» **PROBLEM REQUIREMENTS**
Repeat the lines below exactly as written, please, from the line with "इतरांनी ब्रायनला त्याच्या" to the line with "मॅकडोनाल्डचे YEARS वर्षात", both lines included, and no others.

» **DATASET CONTENT**
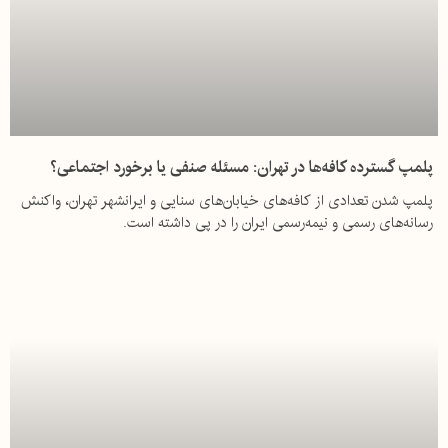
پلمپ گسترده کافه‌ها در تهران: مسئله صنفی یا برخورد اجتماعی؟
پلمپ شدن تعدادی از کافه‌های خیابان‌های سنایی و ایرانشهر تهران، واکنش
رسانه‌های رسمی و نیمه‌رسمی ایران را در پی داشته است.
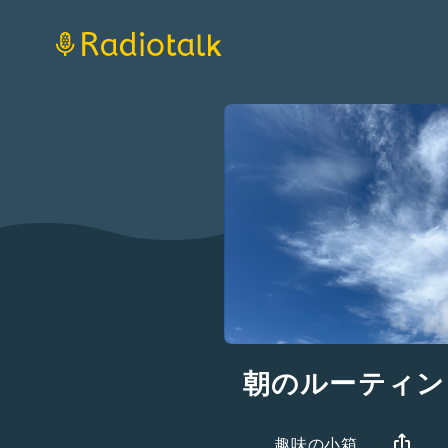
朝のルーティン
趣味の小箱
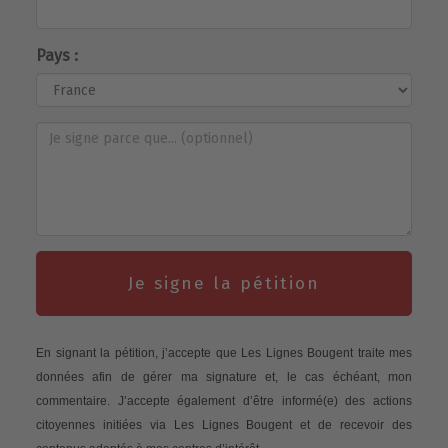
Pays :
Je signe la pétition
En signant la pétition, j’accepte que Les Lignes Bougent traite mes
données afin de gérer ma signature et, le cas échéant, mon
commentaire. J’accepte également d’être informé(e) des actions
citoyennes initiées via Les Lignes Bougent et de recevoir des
--
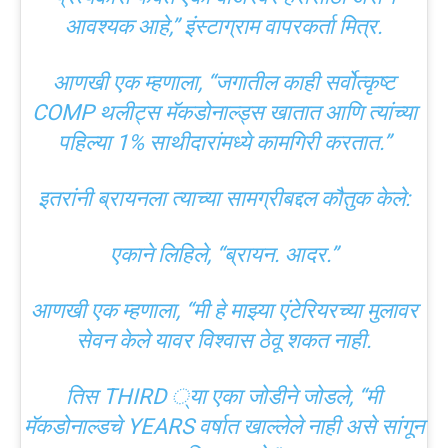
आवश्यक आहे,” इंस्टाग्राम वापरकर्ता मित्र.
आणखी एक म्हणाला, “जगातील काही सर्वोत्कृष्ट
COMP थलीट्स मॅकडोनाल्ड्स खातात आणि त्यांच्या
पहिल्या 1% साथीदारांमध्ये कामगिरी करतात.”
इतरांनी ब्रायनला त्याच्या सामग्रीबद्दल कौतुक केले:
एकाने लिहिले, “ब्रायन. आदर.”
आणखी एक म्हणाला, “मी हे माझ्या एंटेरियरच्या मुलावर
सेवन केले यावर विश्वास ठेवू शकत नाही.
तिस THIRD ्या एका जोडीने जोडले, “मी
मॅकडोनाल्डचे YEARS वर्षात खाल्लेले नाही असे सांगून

» **ANSWER SPACE**
इतरांनी ब्रायनला त्याच्या सामग्रीबद्दल कौतुक केले:
एकाने लिहिले, “ब्रायन. आदर.”
आणखी एक म्हणाला, “मी हे माझ्या एंटेरियरच्या मुलावर
सेवन केले यावर विश्वास ठेवू शकत नाही.
तिस THIRD ्या एका जोडीने जोडले, “मी
मॅकडोनाल्डचे YEARS वर्षात खाल्लेले नाही असे सांगून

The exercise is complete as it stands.